### WHAT THE TASK ASKS
An exact restatement of every record is required.
---------- SUPPLIED DATA
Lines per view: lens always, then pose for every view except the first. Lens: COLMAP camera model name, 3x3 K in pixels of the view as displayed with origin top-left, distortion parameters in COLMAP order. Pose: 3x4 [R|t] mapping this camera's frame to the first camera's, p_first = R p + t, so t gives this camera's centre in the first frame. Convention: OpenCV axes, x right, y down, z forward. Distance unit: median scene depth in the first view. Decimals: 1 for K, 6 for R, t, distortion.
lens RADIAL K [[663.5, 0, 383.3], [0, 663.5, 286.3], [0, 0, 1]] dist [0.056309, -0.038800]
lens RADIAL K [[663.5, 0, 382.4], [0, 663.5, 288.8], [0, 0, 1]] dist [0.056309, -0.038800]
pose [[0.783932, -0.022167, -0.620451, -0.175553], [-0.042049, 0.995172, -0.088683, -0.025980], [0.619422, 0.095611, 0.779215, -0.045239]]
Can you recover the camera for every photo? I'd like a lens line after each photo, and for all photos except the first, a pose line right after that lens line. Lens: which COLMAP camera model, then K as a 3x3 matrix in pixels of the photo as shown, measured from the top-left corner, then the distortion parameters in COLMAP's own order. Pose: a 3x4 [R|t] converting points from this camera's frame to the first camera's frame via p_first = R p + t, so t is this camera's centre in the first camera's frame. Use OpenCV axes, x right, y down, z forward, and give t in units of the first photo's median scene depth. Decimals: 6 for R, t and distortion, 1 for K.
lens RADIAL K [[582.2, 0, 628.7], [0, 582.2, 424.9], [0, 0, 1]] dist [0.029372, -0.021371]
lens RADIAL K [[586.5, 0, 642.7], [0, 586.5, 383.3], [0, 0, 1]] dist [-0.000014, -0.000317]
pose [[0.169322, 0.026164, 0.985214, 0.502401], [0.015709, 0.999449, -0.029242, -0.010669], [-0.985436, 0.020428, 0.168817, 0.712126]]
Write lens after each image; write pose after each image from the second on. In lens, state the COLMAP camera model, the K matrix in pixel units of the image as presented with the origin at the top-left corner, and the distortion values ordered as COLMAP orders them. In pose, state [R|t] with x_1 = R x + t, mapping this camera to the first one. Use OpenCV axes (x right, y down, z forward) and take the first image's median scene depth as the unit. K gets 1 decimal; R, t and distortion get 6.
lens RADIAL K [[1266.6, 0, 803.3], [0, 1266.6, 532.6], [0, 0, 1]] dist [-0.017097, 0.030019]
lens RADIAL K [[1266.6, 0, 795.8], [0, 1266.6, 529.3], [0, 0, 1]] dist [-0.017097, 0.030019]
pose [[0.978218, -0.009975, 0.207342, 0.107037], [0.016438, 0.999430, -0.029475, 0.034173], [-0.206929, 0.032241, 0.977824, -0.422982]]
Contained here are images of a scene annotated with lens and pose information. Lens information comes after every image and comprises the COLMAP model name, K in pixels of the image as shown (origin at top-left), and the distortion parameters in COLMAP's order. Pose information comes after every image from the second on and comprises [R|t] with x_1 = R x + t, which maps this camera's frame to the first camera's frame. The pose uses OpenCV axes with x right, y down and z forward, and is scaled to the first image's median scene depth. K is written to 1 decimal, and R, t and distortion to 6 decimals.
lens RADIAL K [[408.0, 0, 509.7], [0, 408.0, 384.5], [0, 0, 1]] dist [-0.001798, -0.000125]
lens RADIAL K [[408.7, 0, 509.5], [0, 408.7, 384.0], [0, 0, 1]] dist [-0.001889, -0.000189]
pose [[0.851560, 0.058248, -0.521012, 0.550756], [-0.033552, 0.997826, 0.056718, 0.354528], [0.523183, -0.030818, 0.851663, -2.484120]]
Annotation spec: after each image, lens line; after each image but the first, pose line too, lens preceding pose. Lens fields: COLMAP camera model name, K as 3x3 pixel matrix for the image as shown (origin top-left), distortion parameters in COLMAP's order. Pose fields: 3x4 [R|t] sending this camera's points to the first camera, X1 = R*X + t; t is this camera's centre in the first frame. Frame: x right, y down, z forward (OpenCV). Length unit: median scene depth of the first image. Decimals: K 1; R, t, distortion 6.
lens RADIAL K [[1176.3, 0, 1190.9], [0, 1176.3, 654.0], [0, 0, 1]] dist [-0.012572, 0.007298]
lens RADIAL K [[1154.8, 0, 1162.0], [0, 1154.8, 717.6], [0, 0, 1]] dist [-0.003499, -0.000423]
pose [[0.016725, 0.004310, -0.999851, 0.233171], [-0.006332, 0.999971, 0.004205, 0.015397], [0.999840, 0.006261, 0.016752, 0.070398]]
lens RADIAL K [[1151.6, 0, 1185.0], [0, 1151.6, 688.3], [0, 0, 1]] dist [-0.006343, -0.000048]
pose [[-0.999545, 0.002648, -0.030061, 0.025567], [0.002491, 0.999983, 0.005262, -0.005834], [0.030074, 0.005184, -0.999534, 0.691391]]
--------------------
### RESPONSE TO THE EXERCISE
Lines per view: lens always, then pose for every view except the first. Lens: COLMAP camera model name, 3x3 K in pixels of the view as displayed with origin top-left, distortion parameters in COLMAP order. Pose: 3x4 [R|t] mapping this camera's frame to the first camera's, p_first = R p + t, so t gives this camera's centre in the first frame. Convention: OpenCV axes, x right, y down, z forward. Distance unit: median scene depth in the first view. Decimals: 1 for K, 6 for R, t, distortion.
lens RADIAL K [[663.5, 0, 383.3], [0, 663.5, 286.3], [0, 0, 1]] dist [0.056309, -0.038800]
lens RADIAL K [[663.5, 0, 382.4], [0, 663.5, 288.8], [0, 0, 1]] dist [0.056309, -0.038800]
pose [[0.783932, -0.022167, -0.620451, -0.175553], [-0.042049, 0.995172, -0.088683, -0.025980], [0.619422, 0.095611, 0.779215, -0.045239]]
Can you recover the camera for every photo? I'd like a lens line after each photo, and for all photos except the first, a pose line right after that lens line. Lens: which COLMAP camera model, then K as a 3x3 matrix in pixels of the photo as shown, measured from the top-left corner, then the distortion parameters in COLMAP's own order. Pose: a 3x4 [R|t] converting points from this camera's frame to the first camera's frame via p_first = R p + t, so t is this camera's centre in the first camera's frame. Use OpenCV axes, x right, y down, z forward, and give t in units of the first photo's median scene depth. Decimals: 6 for R, t and distortion, 1 for K.
lens RADIAL K [[582.2, 0, 628.7], [0, 582.2, 424.9], [0, 0, 1]] dist [0.029372, -0.021371]
lens RADIAL K [[586.5, 0, 642.7], [0, 586.5, 383.3], [0, 0, 1]] dist [-0.000014, -0.000317]
pose [[0.169322, 0.026164, 0.985214, 0.502401], [0.015709, 0.999449, -0.029242, -0.010669], [-0.985436, 0.020428, 0.168817, 0.712126]]
Write lens after each image; write pose after each image from the second on. In lens, state the COLMAP camera model, the K matrix in pixel units of the image as presented with the origin at the top-left corner, and the distortion values ordered as COLMAP orders them. In pose, state [R|t] with x_1 = R x + t, mapping this camera to the first one. Use OpenCV axes (x right, y down, z forward) and take the first image's median scene depth as the unit. K gets 1 decimal; R, t and distortion get 6.
lens RADIAL K [[1266.6, 0, 803.3], [0, 1266.6, 532.6], [0, 0, 1]] dist [-0.017097, 0.030019]
lens RADIAL K [[1266.6, 0, 795.8], [0, 1266.6, 529.3], [0, 0, 1]] dist [-0.017097, 0.030019]
pose [[0.978218, -0.009975, 0.207342, 0.107037], [0.016438, 0.999430, -0.029475, 0.034173], [-0.206929, 0.032241, 0.977824, -0.422982]]
Contained here are images of a scene annotated with lens and pose information. Lens information comes after every image and comprises the COLMAP model name, K in pixels of the image as shown (origin at top-left), and the distortion parameters in COLMAP's order. Pose information comes after every image from the second on and comprises [R|t] with x_1 = R x + t, which maps this camera's frame to the first camera's frame. The pose uses OpenCV axes with x right, y down and z forward, and is scaled to the first image's median scene depth. K is written to 1 decimal, and R, t and distortion to 6 decimals.
lens RADIAL K [[408.0, 0, 509.7], [0, 408.0, 384.5], [0, 0, 1]] dist [-0.001798, -0.000125]
lens RADIAL K [[408.7, 0, 509.5], [0, 408.7, 384.0], [0, 0, 1]] dist [-0.001889, -0.000189]
pose [[0.851560, 0.058248, -0.521012, 0.550756], [-0.033552, 0.997826, 0.056718, 0.354528], [0.523183, -0.030818, 0.851663, -2.484120]]
Annotation spec: after each image, lens line; after each image but the first, pose line too, lens preceding pose. Lens fields: COLMAP camera model name, K as 3x3 pixel matrix for the image as shown (origin top-left), distortion parameters in COLMAP's order. Pose fields: 3x4 [R|t] sending this camera's points to the first camera, X1 = R*X + t; t is this camera's centre in the first frame. Frame: x right, y down, z forward (OpenCV). Length unit: median scene depth of the first image. Decimals: K 1; R, t, distortion 6.
lens RADIAL K [[1176.3, 0, 1190.9], [0, 1176.3, 654.0], [0, 0, 1]] dist [-0.012572, 0.007298]
lens RADIAL K [[1154.8, 0, 1162.0], [0, 1154.8, 717.6], [0, 0, 1]] dist [-0.003499, -0.000423]
pose [[0.016725, 0.004310, -0.999851, 0.233171], [-0.006332, 0.999971, 0.004205, 0.015397], [0.999840, 0.006261, 0.016752, 0.070398]]
lens RADIAL K [[1151.6, 0, 1185.0], [0, 1151.6, 688.3], [0, 0, 1]] dist [-0.006343, -0.000048]
pose [[-0.999545, 0.002648, -0.030061, 0.025567], [0.002491, 0.999983, 0.005262, -0.005834], [0.030074, 0.005184, -0.999534, 0.691391]]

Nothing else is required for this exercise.